While packing a heavy set of bed sheets in your suitcase might seem a bit extreme, some travelers do bring their own linens with them when they travel. There are several reasons why you might want to do the same or bring a travel blanket.
Allergies / Skin Sensitivity
Travelers with allergies to bleach, perfumes or soaps sometimes cannot use hotel sheets or cruise ship bed linens because the sheets and pillowcases are washed in strong detergent that induces contact dermatitis. It is far easier to bring bed linens from home, washed in the laundry detergent of your choice, than to endure a skin rash.
Cottage / Houseboat / RV Rental
While hotels and cruise ships provide bed linens, owners of vacation cottages, houseboats, and recreational vehicles usually do not. Find out whether you will need to bring your own bed linens when you make your reservation, and be sure to inquire about bed sizes. (Tip: European beds are sized differently than American beds. You may have to bring sheets that are too large and tuck excess fabric under the mattress.)
Some travelers choose flannel or jersey sheets and pillowcases because those fabrics provide extra warmth. This is especially important if you prefer not to sleep under your hotel's bedspread and blankets.

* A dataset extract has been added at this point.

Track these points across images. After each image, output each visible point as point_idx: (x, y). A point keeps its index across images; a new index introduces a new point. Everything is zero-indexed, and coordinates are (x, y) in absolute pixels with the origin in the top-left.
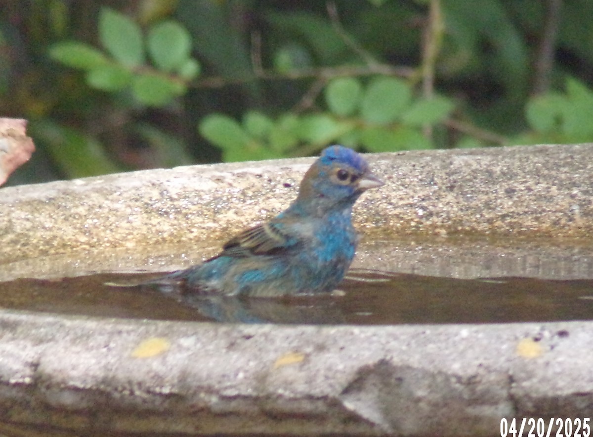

Bedbug infestations are big news, and some travelers believe that their own bed linens, because they are clean, will protect them from bedbug bites. This is not true. Your own sheets and pillowcases are guaranteed to be clean, provided you have washed them. If your hotel room has bedbugs, you will be bitten regardless of which bed linens you use.
You might want to bring your own bed linens to a hotel you have never stayed at, just in case something has gone wrong and the hotel sheets are dirty or torn. Of course, nearly all hotels and cruise lines strive to provide clean, comfortable beds, but if worrying about hotel or cruise ship bed linens will ruin your vacation, packing your own sheets and pillowcases is a good idea.
Sometimes having all the comforts of home can make a vacation even more relaxing. If you enjoy sleeping between satin sheets or have developed an addiction to Egyptian cotton bed linens, you might just get more rest if you bring your own bedding on your trip.
Alternatives to Packing Your Own Bed Linens
If you are sensitive or allergic to laundry detergents and fabric softeners, consider washing the hotel or cruise ship bed linens with detergents you can tolerate on the first day of your trip. You can pack liquid detergent in your carry-on bag as long as it is stored in three-ounce bottles. You can also pack liquid detergent in your checked baggage if you take precautions against leakage. Laundry detergent pods are a great alternative to liquid detergent and are easy to pack. Remember to put the detergent pod into the washing machine with your bed linens rather than in the pouring tray on top of the commercial washing machine.
On an ocean cruise, self-service laundry facilities are usually available. On land, consider staying at a hotel that offers self-service laundry to its guests, or look up laundromat addresses before you leave home. (Tip: Many river cruise ships do not have self-service laundry facilities on board.)
Another way to cope with bed linen issues is to buy new sheets and pillowcases at your destination. Consider this option if you are staying on another continent and do not have appropriately-sized sheets for your hotel or stateroom bed, if you do not have room in your suitcase for bed linens or if bringing bed linens from home will make your suitcase heavy enough to trigger an extra charge from your airline.
Alternatively, you can buy a silk sleep sack and pillowcase. They will effectively protect you from contact with hotel sheets. Sleep sacks pack small and weigh next to nothing, so they are a good alternative for travelers who must deal with luggage restrictions.
Hostels, the Bed Linens Exception
If you enjoy staying at youth hostels, be prepared to use their bed linens regardless of your preferences. Because the bedbug crisis has intensified in recent years, the majority of youth hostels do not allow guests to use their own sleep sacks, sleeping bags or bed sheets. If you are unable to sleep between any sheets but your own, skip the hostel and stay at a hotel or bed and breakfast inn.